Кивает людям десятка Краснокутского в сторону Филоненко:
— Поднимите сволочь. У него ещё семь жизней осталось, но всё равно — поднимите. Надо найти Насту. Её Дениска погиб, нет больше нашего коменданта, иначе они бы не посмели. Света, отопри Вована. Я приказала запереть его, чтобы руку не повредил, мало ли что у этих… его друзей… на уме… Что у Вована на уме, я тоже не знаю…
Света Конторович рванулась к Алине и порывисто обняла её:
— Он за девушек, Алин! Не сомневайся! Он бы драться полез! А эти фашисты могли ему что угодно сломать, инвалидику моему любимому… Спасибо тебе! Спасибо!

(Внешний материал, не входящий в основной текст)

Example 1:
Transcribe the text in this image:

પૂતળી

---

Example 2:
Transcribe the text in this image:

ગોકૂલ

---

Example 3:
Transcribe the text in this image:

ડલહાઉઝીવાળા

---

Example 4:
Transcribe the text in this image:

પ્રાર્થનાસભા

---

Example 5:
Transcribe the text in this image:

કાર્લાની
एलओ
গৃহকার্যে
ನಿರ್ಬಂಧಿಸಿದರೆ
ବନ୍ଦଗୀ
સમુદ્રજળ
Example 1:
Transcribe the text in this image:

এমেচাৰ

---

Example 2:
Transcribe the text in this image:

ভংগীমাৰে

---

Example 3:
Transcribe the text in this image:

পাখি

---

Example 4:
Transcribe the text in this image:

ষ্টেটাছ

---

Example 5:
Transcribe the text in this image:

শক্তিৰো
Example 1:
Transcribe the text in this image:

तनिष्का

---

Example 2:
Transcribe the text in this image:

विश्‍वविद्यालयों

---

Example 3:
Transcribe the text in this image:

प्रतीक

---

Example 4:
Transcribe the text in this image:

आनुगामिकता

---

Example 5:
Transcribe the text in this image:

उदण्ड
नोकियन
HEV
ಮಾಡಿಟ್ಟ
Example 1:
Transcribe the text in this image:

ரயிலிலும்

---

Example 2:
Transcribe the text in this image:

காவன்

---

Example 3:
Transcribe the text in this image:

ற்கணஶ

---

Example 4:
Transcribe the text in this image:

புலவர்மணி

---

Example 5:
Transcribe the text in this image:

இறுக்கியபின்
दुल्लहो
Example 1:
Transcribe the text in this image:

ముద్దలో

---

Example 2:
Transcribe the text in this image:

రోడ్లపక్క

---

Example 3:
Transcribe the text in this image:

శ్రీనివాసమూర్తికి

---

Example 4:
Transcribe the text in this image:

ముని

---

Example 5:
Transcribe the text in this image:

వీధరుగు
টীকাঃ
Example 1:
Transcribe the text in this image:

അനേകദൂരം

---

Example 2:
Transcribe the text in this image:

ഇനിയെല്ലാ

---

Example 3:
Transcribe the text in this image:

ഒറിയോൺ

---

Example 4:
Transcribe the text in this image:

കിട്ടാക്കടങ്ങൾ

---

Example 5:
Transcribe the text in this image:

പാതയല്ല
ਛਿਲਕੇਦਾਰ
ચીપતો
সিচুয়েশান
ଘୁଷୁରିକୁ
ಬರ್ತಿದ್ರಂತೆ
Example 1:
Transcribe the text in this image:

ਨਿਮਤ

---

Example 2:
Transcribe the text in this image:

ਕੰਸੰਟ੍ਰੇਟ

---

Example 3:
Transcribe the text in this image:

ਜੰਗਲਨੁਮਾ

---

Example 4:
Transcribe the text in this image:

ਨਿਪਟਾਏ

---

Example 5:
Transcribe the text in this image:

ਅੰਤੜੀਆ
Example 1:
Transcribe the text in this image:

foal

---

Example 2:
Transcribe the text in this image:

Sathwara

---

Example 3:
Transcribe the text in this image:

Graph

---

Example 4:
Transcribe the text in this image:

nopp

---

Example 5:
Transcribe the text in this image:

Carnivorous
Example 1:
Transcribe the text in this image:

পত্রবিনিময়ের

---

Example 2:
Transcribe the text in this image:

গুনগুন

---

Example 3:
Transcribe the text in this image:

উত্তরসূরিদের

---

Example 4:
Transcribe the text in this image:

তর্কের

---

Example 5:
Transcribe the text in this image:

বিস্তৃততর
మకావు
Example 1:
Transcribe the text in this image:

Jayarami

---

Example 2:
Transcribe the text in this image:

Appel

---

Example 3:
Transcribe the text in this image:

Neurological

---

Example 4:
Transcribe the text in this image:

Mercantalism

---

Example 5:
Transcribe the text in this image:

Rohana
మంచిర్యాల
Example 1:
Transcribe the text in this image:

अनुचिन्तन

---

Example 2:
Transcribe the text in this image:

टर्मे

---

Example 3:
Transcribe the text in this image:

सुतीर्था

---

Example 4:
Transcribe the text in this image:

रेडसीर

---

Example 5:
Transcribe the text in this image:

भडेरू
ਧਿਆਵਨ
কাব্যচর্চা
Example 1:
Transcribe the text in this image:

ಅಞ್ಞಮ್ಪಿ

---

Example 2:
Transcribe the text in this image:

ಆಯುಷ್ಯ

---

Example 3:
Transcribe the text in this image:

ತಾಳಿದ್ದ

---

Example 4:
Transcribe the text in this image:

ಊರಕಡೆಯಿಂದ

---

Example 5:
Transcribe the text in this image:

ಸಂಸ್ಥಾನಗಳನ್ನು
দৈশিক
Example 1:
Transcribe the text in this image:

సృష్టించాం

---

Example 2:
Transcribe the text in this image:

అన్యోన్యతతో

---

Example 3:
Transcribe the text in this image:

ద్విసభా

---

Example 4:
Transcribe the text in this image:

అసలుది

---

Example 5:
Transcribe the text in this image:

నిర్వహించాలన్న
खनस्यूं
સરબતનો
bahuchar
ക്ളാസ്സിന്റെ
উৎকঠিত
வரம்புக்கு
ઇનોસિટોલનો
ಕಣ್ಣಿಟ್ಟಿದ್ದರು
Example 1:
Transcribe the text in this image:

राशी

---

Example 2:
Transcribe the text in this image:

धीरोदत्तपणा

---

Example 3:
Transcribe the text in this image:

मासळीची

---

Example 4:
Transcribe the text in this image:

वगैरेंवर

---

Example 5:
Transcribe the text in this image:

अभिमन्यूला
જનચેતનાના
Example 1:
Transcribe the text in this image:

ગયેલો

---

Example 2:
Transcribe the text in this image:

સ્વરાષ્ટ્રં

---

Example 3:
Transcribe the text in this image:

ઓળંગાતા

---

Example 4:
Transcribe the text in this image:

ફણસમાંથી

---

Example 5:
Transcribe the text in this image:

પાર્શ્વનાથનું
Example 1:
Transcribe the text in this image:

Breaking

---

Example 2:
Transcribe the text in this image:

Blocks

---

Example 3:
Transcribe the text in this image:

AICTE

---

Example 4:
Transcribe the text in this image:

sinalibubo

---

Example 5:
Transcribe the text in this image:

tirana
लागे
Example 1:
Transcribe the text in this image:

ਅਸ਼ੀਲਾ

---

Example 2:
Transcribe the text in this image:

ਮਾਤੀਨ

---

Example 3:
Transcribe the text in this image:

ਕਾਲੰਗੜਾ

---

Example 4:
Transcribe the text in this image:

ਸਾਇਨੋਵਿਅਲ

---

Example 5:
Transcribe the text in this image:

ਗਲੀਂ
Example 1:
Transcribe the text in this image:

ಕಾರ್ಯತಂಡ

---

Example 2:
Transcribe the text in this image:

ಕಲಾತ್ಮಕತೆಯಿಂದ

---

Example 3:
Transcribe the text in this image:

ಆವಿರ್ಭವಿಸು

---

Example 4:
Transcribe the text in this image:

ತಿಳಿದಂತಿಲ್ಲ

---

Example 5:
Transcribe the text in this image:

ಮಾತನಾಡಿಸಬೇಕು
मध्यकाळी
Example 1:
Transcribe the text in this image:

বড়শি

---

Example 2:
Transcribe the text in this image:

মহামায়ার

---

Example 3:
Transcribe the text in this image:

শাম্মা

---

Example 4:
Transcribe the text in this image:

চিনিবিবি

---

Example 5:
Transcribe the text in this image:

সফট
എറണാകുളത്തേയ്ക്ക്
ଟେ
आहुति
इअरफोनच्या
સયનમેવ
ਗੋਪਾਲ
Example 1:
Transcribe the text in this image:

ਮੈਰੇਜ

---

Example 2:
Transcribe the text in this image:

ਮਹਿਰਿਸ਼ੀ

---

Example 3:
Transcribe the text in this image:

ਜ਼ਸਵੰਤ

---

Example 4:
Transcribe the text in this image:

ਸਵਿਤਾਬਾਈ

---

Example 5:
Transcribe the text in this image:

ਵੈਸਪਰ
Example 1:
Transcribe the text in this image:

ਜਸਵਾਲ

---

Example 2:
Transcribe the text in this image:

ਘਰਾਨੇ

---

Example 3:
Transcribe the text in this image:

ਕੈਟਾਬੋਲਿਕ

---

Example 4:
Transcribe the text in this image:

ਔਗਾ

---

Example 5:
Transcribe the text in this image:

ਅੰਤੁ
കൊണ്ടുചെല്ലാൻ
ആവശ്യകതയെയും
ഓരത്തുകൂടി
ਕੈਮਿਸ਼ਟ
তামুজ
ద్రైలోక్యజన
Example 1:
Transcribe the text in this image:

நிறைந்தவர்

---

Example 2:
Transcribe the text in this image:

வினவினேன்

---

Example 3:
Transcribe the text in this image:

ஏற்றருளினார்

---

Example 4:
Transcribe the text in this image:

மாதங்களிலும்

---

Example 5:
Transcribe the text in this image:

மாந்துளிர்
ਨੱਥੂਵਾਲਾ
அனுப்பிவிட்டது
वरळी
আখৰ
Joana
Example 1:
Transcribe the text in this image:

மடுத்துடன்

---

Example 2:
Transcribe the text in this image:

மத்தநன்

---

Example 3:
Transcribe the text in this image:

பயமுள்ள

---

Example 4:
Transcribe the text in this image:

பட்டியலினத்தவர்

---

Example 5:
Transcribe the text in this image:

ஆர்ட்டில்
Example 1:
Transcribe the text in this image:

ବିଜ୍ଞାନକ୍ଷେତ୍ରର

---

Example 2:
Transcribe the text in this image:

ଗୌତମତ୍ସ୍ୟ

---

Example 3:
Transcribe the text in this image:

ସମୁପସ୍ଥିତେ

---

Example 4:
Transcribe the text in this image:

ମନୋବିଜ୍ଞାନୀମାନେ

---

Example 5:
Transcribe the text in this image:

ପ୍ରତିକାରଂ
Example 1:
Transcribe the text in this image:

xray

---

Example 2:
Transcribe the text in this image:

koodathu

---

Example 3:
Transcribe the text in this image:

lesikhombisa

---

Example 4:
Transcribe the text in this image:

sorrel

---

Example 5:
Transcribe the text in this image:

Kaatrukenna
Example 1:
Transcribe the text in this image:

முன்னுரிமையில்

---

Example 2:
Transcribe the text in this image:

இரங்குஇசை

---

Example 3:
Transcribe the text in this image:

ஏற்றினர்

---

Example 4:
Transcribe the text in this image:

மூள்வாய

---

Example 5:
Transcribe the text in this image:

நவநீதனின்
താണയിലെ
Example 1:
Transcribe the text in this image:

— Фашисты? — возмущается Грек. — Я, я хотел уделать Толяна! За всё! За Насту!
Таня заходится в крике и швыряет в понурившихся парней черпак:
— Скоты!
Она бежит по аллее, за ней Вероника и другие девушки.
— Меня там не было! — кричит им в спину Макс. — Я на баб не кидаюсь!
И он плачет, потому что у Толяна переломана шея у основания черепа. Макс саданул со всей дури, или Толян дёрнулся под дулом пистолета навстречу своей смерти.
Макс думает, что всё равно, Алина виновата: слишком скоростная.
Он только прицелился дать Филоненко по куполу и идти толковать про дела нехорошие с Большим Вованом. Но эта Мухоморка выскочила на крыльцо, и без «бла-бла-бла» — сразу в стойку, и стрелять. А он, Макс, испугался.
«Прости, Толян, не рассчитал…
Анатолий Филоненко лежал на снегу, подвернув под себя ноги. На изнурённом походной жизнью, но не потерявшем привлекательности лице семнадцатилетнего парня обозначилась молодая щетина. В восковой ладони чернел холодный и твёрдый кусок пластилина: сделанная наспех, но точная и даже сбалансированная по весу копия настоящего пистолета. Лепила мастерица.
Пашка Стопнога приковылял к Алине. Вован выбежал из котельной с Зубом на поводке, оба яростные и грозные.
Алина брезгливо показала Краснокутскому на Шуханка и Лёгенького, присевших на корточки и потерявших всю свою напускную уверенность.